João Goulart Filho (PPL)
“Nossa proposta visa o fortalecimento da saúde pública de uma maneira geral e e do ensino superior público. Nesta linha precisamos melhoraram as faculdades de Medicina e os cursos de psiquiatria. Vamos aumentar os leitos psiquiátricos nos hospitais públicos e investir muito nas CAPS (Centros de Atenção Psicosocial). Pensamos também em garantir que a psicologia esteja mais presente nas unidades de saúde pública. Precisamos aumentar a cultura do atendimento multiprofissional, muito mais completo e eficaz no apoio ao doente e à sua família. Os hospitais de custódia vivem o mesmo drama do sistema prisional. Devemos investir e recursos humanos adequados e melhores condições de trabalho nestas unidades”
Marina Silva (REDE)
“Para a área de saúde mental, a campanha de Marina Silva propõe fortalecer, ampliar e qualificar a atenção à saúde mental, com o fortalecimento da Rede de Atenção Psicossocial (RAPS) e criação de leitos de internação de curta duração em hospitais gerais para atender demandas de psiquiatria. O programa da candidata também tem previsão de restabelecer e fortalecer a política antimanicomial. Para isso, vamos combater o estigma e incentivar a prevenção das doenças mentais, com diagnóstico e tratamento para os transtornos, assim como o uso de álcool e outras drogas. Os profissionais da área também são importantes para um bom funcionamento das políticas públicas. Por isso, Marina também tem como proposta fomentar a formação de profissionais de saúde mental, aumentando a interação com as equipes de Saúde da Família”.
Vera Lúcia (PSTU)
“O aumento da incidência dessas doenças mentais não é mera fatalidade. Tem relação direta com a política neoliberal de reestruturação produtiva que intensifica o ritmo de trabalho e precariza cada vez mais as condições e direitos trabalhistas. Além disso, a ideologia de autossuficiência e individualismo impostas pelo capitalismo também contribuem para o adoecimento. Por isso, para além de fortalecer e ampliar a rede de serviços públicos de atendimento a essa população com centros de atenção psicossocial, centros de convivência, promoção e prevenção de saúde mental na atenção básica, entre outros, é necessário diminuir a jornada de trabalho sem redução de salário, garantir emprego e estabilidade, garantir o acesso aos equipamentos de lazer e cultura ao conjunto dos trabalhadores e da juventude.

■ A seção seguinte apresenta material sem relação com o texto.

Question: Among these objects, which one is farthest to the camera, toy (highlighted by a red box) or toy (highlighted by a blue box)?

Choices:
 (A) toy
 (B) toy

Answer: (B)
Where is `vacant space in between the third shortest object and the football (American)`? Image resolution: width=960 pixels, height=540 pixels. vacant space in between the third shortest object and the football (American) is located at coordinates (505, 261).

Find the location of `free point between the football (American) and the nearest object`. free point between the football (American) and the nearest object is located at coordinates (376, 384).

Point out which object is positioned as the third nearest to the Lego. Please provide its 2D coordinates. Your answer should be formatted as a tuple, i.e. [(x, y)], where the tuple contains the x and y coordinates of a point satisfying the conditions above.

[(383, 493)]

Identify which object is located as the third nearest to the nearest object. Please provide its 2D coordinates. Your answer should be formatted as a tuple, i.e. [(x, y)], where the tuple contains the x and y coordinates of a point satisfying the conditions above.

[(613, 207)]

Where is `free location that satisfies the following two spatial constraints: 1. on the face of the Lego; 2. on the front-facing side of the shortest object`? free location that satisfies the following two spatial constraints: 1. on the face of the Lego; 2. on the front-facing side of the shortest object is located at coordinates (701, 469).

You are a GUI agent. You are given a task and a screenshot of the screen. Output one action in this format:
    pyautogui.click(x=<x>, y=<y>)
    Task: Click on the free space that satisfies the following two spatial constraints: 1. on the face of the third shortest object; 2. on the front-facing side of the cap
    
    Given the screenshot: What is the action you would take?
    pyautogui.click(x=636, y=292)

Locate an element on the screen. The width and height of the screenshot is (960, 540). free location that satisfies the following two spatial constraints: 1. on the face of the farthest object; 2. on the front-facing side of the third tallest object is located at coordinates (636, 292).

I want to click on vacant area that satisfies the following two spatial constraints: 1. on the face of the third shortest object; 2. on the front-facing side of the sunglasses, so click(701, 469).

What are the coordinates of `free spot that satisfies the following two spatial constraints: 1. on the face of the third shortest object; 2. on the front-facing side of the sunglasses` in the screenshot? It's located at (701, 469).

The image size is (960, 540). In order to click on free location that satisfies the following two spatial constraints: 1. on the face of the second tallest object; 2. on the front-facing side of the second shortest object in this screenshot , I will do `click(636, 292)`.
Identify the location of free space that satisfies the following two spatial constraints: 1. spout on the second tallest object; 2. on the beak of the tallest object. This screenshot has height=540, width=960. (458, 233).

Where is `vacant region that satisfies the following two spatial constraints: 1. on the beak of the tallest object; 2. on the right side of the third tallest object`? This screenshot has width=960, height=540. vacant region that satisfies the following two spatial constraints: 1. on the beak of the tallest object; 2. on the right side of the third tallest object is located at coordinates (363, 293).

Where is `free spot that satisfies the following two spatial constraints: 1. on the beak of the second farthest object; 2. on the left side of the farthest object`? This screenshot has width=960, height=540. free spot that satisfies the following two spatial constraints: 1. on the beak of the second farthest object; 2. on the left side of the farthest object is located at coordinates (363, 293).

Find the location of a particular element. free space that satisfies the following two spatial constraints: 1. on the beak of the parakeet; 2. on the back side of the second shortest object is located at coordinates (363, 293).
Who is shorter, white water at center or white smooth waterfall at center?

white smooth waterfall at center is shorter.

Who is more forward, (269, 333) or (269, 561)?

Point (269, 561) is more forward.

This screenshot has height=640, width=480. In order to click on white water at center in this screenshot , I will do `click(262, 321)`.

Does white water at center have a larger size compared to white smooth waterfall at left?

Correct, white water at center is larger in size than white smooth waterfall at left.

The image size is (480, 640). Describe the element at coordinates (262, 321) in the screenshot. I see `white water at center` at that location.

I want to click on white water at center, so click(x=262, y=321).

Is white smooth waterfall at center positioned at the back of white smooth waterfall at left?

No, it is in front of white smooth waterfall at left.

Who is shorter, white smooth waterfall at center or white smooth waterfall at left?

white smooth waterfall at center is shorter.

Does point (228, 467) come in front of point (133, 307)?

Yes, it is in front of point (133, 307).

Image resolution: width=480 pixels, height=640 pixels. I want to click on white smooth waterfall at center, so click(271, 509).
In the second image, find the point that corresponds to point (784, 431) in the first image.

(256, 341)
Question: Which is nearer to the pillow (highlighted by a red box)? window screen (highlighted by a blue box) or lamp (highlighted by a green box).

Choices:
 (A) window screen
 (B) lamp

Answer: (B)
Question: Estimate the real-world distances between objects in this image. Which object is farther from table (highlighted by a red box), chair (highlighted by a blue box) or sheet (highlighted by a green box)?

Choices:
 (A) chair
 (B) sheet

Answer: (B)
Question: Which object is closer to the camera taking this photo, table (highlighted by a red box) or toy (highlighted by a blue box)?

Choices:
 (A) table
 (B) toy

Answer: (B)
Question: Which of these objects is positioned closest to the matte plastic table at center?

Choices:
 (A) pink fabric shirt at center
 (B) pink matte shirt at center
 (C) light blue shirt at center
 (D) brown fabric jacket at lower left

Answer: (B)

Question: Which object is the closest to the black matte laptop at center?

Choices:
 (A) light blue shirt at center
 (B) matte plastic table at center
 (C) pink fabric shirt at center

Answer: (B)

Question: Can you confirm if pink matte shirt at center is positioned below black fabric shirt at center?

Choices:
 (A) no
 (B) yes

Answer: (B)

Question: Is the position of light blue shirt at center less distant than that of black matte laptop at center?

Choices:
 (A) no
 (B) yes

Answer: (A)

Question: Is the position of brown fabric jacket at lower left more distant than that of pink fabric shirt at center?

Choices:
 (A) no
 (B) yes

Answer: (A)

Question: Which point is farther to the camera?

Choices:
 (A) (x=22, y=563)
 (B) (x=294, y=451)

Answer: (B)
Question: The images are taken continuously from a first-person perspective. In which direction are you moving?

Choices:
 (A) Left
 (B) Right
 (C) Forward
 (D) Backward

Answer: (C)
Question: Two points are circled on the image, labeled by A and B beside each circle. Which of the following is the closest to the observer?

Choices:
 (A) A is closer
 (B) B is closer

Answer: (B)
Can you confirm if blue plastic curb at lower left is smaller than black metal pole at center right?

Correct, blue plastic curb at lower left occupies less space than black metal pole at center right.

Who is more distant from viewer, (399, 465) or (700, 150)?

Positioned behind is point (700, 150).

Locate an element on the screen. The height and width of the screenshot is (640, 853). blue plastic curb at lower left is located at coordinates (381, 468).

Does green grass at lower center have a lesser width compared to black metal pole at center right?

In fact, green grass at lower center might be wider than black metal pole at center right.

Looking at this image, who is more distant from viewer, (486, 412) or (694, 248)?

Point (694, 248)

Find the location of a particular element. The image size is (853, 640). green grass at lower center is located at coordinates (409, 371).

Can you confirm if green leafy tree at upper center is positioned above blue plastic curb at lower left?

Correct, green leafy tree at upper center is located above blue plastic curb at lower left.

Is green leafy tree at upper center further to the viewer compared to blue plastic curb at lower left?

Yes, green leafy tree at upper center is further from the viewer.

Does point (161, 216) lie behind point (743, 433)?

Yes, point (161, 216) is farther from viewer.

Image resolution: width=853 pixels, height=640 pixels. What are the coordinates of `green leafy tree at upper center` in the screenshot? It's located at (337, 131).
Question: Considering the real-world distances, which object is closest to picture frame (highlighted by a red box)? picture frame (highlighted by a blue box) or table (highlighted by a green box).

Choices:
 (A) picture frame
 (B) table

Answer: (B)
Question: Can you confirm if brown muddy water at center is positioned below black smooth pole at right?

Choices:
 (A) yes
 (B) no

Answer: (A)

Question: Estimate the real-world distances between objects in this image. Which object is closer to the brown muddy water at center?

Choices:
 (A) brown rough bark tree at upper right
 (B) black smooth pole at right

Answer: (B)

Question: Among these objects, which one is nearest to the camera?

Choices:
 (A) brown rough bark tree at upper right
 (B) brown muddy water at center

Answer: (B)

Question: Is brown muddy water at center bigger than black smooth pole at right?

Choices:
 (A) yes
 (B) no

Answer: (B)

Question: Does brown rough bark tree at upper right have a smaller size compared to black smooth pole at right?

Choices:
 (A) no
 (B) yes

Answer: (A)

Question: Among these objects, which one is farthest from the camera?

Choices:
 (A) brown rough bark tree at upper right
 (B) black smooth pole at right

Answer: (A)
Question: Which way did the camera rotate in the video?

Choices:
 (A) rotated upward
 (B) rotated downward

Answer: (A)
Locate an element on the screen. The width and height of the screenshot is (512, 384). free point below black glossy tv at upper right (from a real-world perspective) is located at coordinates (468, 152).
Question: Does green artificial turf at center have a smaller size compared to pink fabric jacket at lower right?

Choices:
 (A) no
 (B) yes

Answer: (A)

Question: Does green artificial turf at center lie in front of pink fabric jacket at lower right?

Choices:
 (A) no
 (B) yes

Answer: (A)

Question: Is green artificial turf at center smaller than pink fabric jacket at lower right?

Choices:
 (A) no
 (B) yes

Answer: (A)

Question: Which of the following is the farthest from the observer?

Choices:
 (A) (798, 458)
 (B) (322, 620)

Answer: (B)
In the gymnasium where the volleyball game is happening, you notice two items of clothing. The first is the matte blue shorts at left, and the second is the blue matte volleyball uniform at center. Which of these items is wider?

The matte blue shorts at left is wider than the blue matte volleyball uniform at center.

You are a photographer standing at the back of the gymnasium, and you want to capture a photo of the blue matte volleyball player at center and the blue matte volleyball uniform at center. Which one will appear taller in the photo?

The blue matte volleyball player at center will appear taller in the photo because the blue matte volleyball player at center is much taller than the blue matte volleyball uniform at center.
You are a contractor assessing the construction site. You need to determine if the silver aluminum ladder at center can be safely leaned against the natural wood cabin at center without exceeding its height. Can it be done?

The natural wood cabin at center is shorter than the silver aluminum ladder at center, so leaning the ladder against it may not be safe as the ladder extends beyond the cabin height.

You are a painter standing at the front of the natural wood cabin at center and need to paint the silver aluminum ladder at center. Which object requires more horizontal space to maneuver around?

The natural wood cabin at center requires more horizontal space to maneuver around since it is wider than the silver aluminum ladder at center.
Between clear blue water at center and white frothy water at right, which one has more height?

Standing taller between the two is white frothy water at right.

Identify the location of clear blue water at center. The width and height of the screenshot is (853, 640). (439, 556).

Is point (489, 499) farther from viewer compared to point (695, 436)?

Os hospitais de custódia e tratamento psiquiátrico seguem a mesma lógica do sistema carcerário comum, que é de depósito de pessoas, sem qualquer compromisso com a recuperação, ou no caso, com o tratamento das pessoas que lá estão. É ainda reminiscência da psiquiatria manicomial. Não serve. É preciso construir condições para que essas pessoas recebam o tratamento necessário a sua patologia e passem por avaliações regulares. Para que seja considerada sua real condição de saúde mental. Assim como tenha garantido o acompanhamento jurídico, como direito elementar”.
Procurados pelo Yahoo!, os candidatos Cabo Daciolo (Patriota), Ciro Gomes (PDT), Geraldo Alckmin (PSDB), Henrique Meirelles (MDB), Jair Bolsonaro (PSL), João Amoêdo (NOVO) e José Maria Eymael (DC) não comentaram o assunto até a publicação desta reportagem.